Problem statement> Below are several entries. Transcribe exactly those lines that fall from the one with "370 127 11.85" through the one with "652 418 738", end lines included.
**** Raw data ****
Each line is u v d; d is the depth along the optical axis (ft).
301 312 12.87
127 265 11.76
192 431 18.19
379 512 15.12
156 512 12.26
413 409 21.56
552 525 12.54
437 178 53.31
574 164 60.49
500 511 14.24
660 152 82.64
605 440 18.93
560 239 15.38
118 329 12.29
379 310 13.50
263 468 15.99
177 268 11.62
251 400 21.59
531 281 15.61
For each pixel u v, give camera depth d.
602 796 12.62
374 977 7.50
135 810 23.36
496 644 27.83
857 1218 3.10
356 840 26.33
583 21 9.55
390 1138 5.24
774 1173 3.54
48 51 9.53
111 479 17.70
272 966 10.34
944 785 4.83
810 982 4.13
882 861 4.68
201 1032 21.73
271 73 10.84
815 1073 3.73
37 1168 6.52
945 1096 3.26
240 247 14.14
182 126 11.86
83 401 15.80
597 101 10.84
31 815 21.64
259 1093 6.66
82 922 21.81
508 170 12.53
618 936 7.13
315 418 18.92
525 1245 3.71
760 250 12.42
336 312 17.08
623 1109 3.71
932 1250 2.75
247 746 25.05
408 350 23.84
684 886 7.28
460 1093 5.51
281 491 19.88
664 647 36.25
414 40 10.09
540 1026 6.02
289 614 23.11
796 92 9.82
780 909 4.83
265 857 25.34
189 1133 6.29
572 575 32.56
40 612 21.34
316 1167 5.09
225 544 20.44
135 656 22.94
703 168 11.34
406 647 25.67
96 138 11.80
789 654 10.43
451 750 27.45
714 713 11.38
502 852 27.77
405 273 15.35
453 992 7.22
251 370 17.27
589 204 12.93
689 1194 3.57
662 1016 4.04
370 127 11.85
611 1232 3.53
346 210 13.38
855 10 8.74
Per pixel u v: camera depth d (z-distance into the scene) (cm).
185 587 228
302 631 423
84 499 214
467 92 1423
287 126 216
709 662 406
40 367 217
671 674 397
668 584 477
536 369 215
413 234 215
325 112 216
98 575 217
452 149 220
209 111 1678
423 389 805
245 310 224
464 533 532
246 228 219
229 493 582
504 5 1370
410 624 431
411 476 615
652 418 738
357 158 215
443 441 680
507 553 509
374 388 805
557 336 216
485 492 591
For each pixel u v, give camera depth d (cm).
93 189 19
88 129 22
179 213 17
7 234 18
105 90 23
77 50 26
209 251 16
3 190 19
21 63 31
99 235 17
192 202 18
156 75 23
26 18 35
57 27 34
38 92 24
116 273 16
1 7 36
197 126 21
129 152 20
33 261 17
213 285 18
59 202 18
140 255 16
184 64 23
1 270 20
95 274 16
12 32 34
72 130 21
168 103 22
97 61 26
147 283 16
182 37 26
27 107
****
Answer below>
370 127 11.85
611 1232 3.53
346 210 13.38
855 10 8.74
Per pixel u v: camera depth d (z-distance into the scene) (cm).
185 587 228
302 631 423
84 499 214
467 92 1423
287 126 216
709 662 406
40 367 217
671 674 397
668 584 477
536 369 215
413 234 215
325 112 216
98 575 217
452 149 220
209 111 1678
423 389 805
245 310 224
464 533 532
246 228 219
229 493 582
504 5 1370
410 624 431
411 476 615
652 418 738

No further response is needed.